- [EXCERPTED PASSAGE]:
I spoke at Container World 2019 in Santa Clara and shared insights on what LogDNA has learned in scaling Elastic Search using Kubernetes over the years.
Here are some highlights from the talk and you can also find the slide deck below.
First, the basics…
What is Elasticsearch (ES) and why would I use it?
Elastic Search is the “E” in the popular ELK stack and allows easy searching of unstructured data. It is a distributed full-text search engine that is queryable using a JSON API and great for logging. It can be scaled relatively easily because it handles clustering and syncing tasks across nodes and nodes can be added relatively easily. It’s a popular choice when in the market for an out of the box solution that’s easy to get started
Why would you want to run Elasticsearch (ES) on Kubernetes (k8s)?
Kubernetes is an open source container orchestration platform developed by Google. It schedules all your workloads onto all available resources. The cloud providers also have integrations to autoscale resources like memory and you don’t have to do it by hand. Kubernetes allows for configuration as code and static docker images enforce consistent pod behaviors across your infrastructure. You’ve been watching the Kubernetes hype train ship and want to jump on board.
Why does LogDNA use ES and k8s?
At LogDNA, we have made many modifications to the Elasticsearch interface and we’ve built in-house versions of the L (Logstash) and K (Kibana) of the ELK stack for better performance.
We needed a consistent way to deploy our software across varying infrastructures. We run our application on both cloud and on-premise and we are agnostic to wherever our customers want to run LogDNA, whether it’s Amazon, Azure, a data center in Las Vegas, a barn in Russia, anywhere.
We use Kubernetes to help us better automation for versioning, CI/CD and maintenance. We run ES on k8s at scale.
Running Elasticsearch on Kubernetes is not straight forward
These are a few of the steps involved in running ES on Kubernetes:
- Choose the appropriate Elasticsearch version and select the correct settings (there are hundreds of settings)
- Learn the expansive query language for Elasticsearch and integrate it into your workflows
- Set up a Kubernetes environment with access to appropriately sized hardware
- Configure the Elasticsearch k8s workload to request the appropriate resources, including disks
- Ensure the correct index templates and cluster settings are applied after launching your ES cluster
- Create k8s services such that Elasticsearch pods can find each other
- Troubleshoot all remaining issues as they arise and continue to manage and scale the cluster
How LogDNA got started running ES on k8s
First, at LogDNA we started with a few sane defaults that we recommend:
- ES version 5.5 & Kubernetes cluster v1.11+. We use the alpine flavor of Elasticsearch to keep our docker image small: elasticsearch:5.5.2-alpine.
- Hardware resources that worked for us are (k8s nodes) with at least 64 GB of RAM and 16 vCPUs (depends on your volume)
We will dive deeper into:
- Statefulsets and Services yaml configurations (we need them for identity, disks, and networking)

- [EXERCISE A]: In the Elasticsearch talk recap, replace "Santa Clara" with "San Jose" in the passage between "I spoke at Container" and "would I use it?", inclusive, and give that passage back.
- [EXERCISE B]: In the Elasticsearch talk recap, how much RAM and how many vCPUs did LogDNA find workable for its k8s nodes?
- [EXERCISE C]: Carry on the Elasticsearch talk recap from its final line.
The material after this point is separate from the Elasticsearch talk recap.

- [LISTED ENTRIES]:
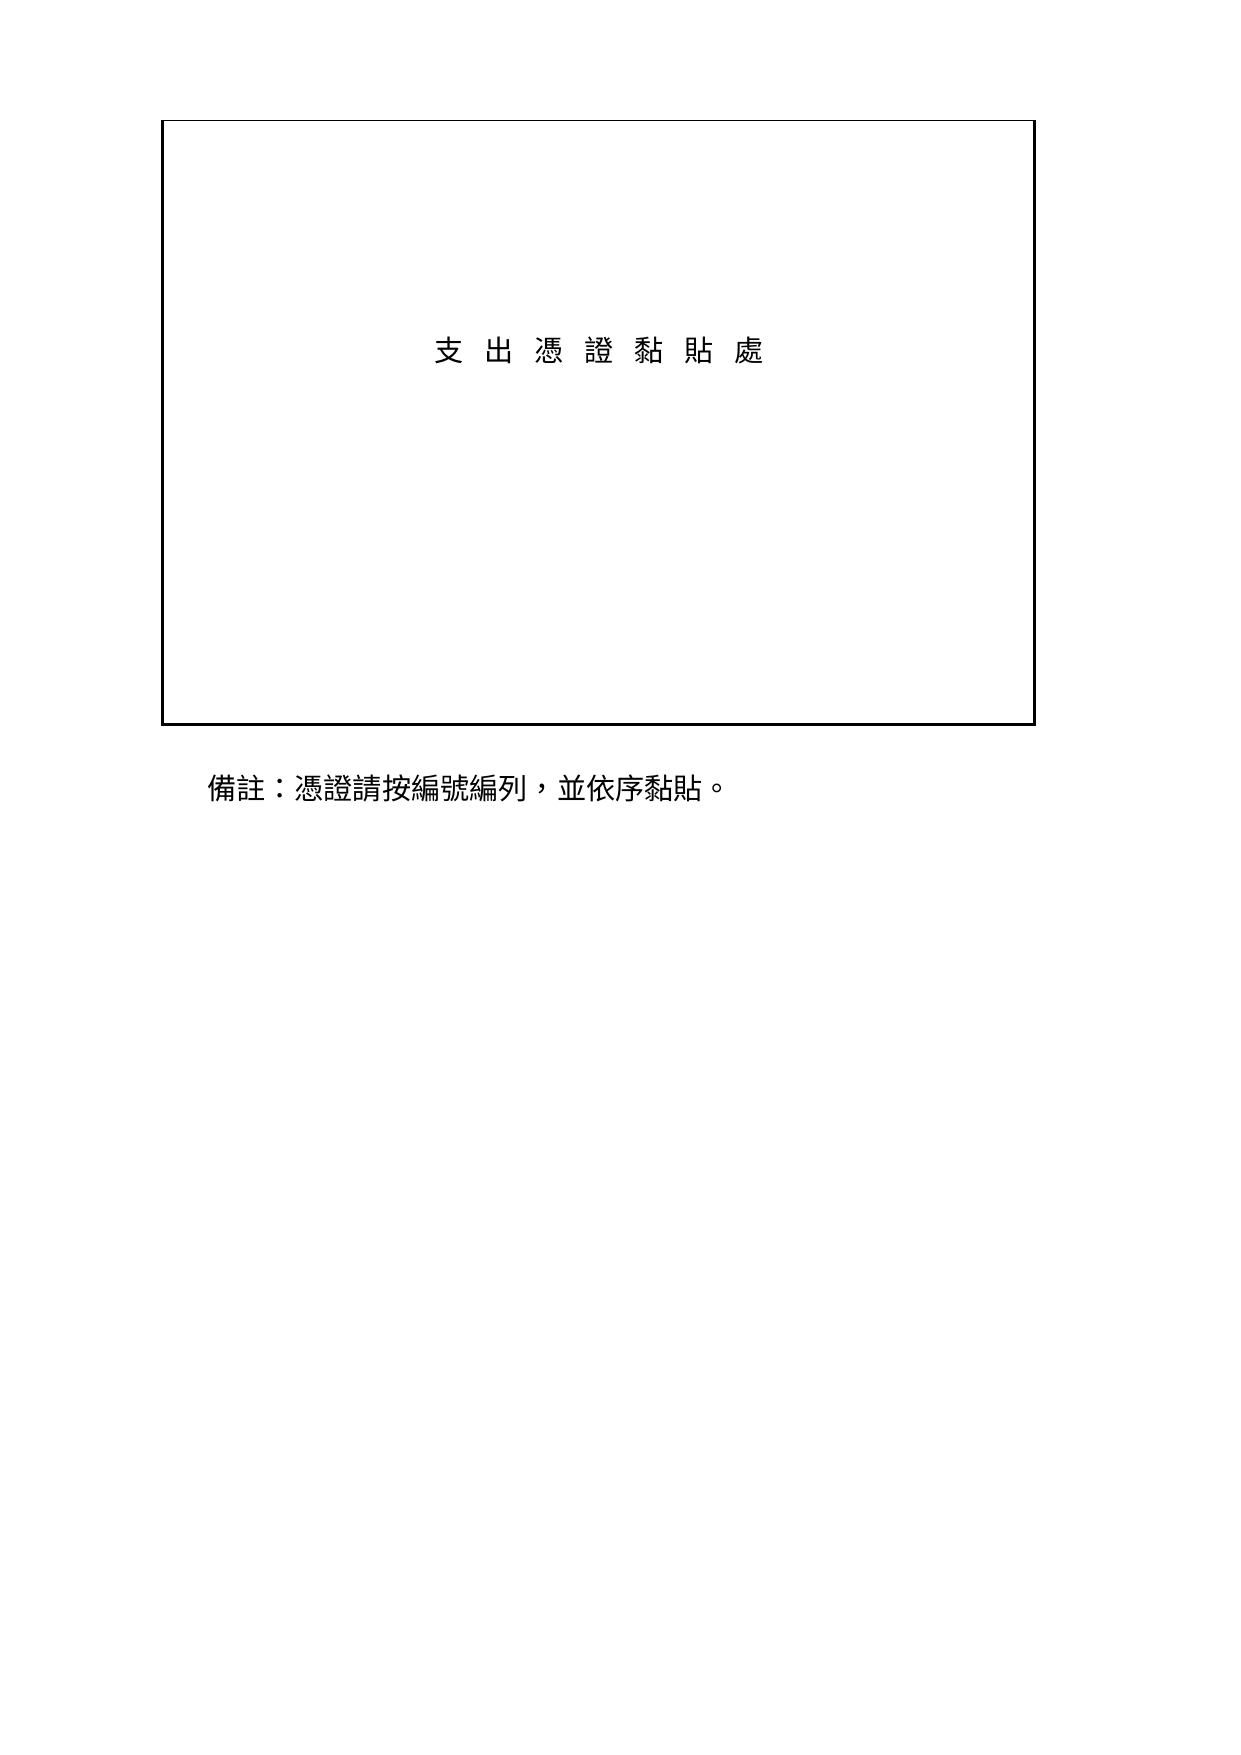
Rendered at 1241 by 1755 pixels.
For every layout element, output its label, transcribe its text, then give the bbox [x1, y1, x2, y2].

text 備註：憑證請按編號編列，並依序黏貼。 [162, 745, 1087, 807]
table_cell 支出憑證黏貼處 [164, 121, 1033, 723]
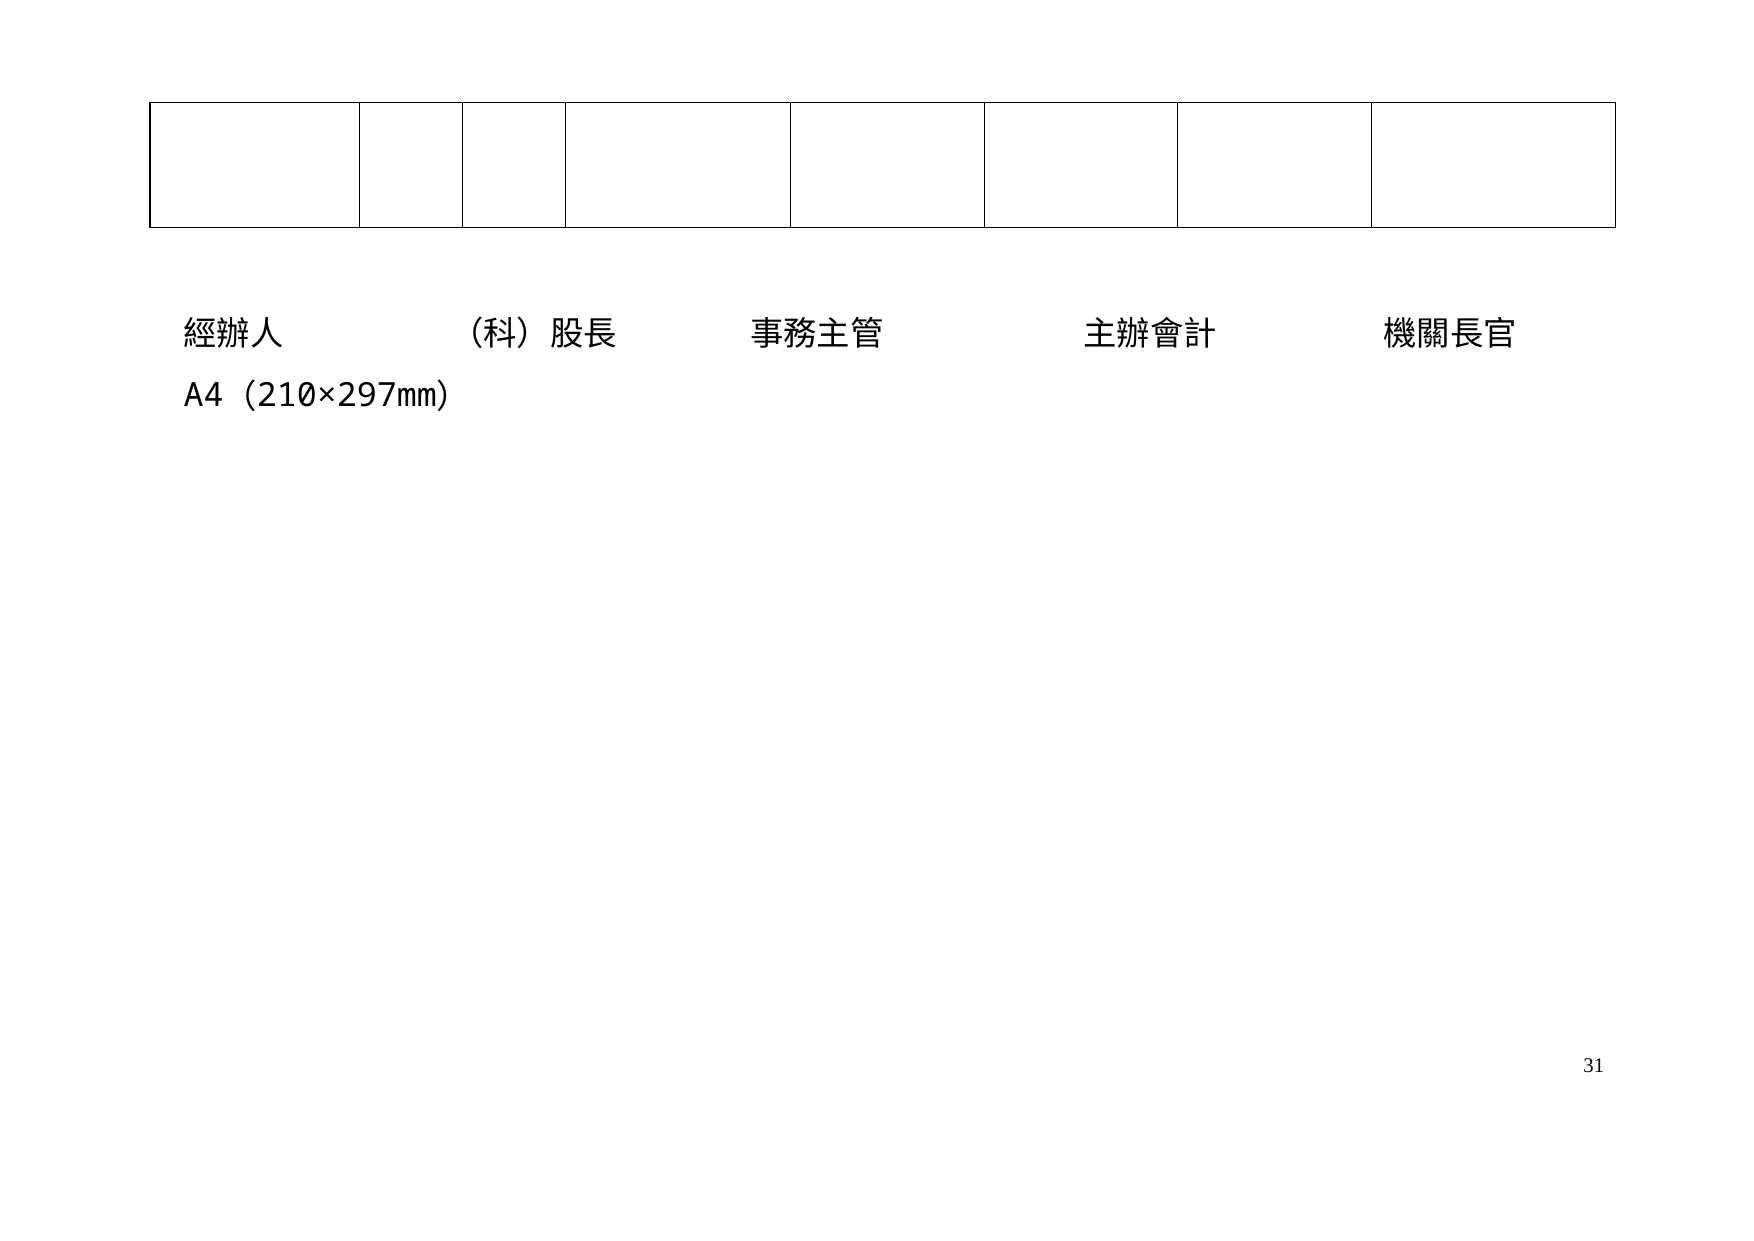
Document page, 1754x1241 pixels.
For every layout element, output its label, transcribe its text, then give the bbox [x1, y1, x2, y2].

- [REPLY A]:
I spoke at Container World 2019 in San Jose and shared insights on what LogDNA has learned in scaling Elastic Search using Kubernetes over the years.
Here are some highlights from the talk and you can also find the slide deck below.
First, the basics…
What is Elasticsearch (ES) and why would I use it?

- [REPLY B]: At least 64 GB of RAM and 16 vCPUs.

- [REPLY C]:
- Basic, but important cluster settings & a good starter index template. Index templates define how data is saved to an index, knowing how to configure this has helped us increase performance by an order of magnitude.
- Deploy an ES cluster management GUI (cerebro) to help with troubleshooting
1. Configuration Tips
- Use two ConfigMaps
- The elasticsearch configuration file
- A start script used to configure ulimits, permissions, and JVM heap size
- We use three ES role types (statefulsets)
- Master – handles lightweight cluster-wide actions (does not require disk)
- Hot – handles incoming writes to active indices (higher cpu to disk ratio)
- Cold – stores and queries older indices (lower cpu to disk ratio)
- volumeClaimTemplates is a field in the Statefulsets which allows for disk and identity. This allows you to dynamically provision disks.
- There are important security context settings that you need in each statefulset. This is where the obscure knowledge starts showing. You need to add security context for priviledged containers to run Elasticsearch. You need IPC Lock to make sure you have access to more file handles than usual and sys resource.
- Use k8s pre-emption to secure your ES pods get scheduling priority. When you’re managing a large set of nodes in kubernetes sometimes small microservices take up 10% of the nodes and you need that extra 1% to launch that Elasticsearch pod because it takes up more resources. What pre-emption does is to say “hey, my disk space pod is more important than your microservice, I’m going to bump you off and be scheduled here and it’s great for scale.”
- Create a startup script to set the correct configuration prior to starting the JVM (note the vm.max_map_count, we couldn’t run it without it).
2. Basic Cluster Settings
Service Discovery in Kubernetes
Once you have your pods, you’ll need to worry about since ES is a distributed database, the pods need talk to each other. ES hot and cold have a single load balanced cluster IP service endpoint for insertions and query data.
ES masters are really important because they hold an election to discover each other you have to make sure you have:
- 1 load balanced cluster IP for handling transport (9300) and HTTP API requests (9200)
- 1 clusterIP:None service used for ES unicast discovery.
What this does is to allow you to list all the available IP addresses for the pods that are in the group. Instead of getting a load balanced endpoint, all the masters can discover each other.
2 important settings for clusterIP:None
- Ensure the DNS is publishable immediately
- No sessionAffinity ensures that your addresses are up to date. If the master pod has a probe that determines if it’s ready to launch, it doesn’t fail publishing the address so that things discover each other without going through crash loop back off.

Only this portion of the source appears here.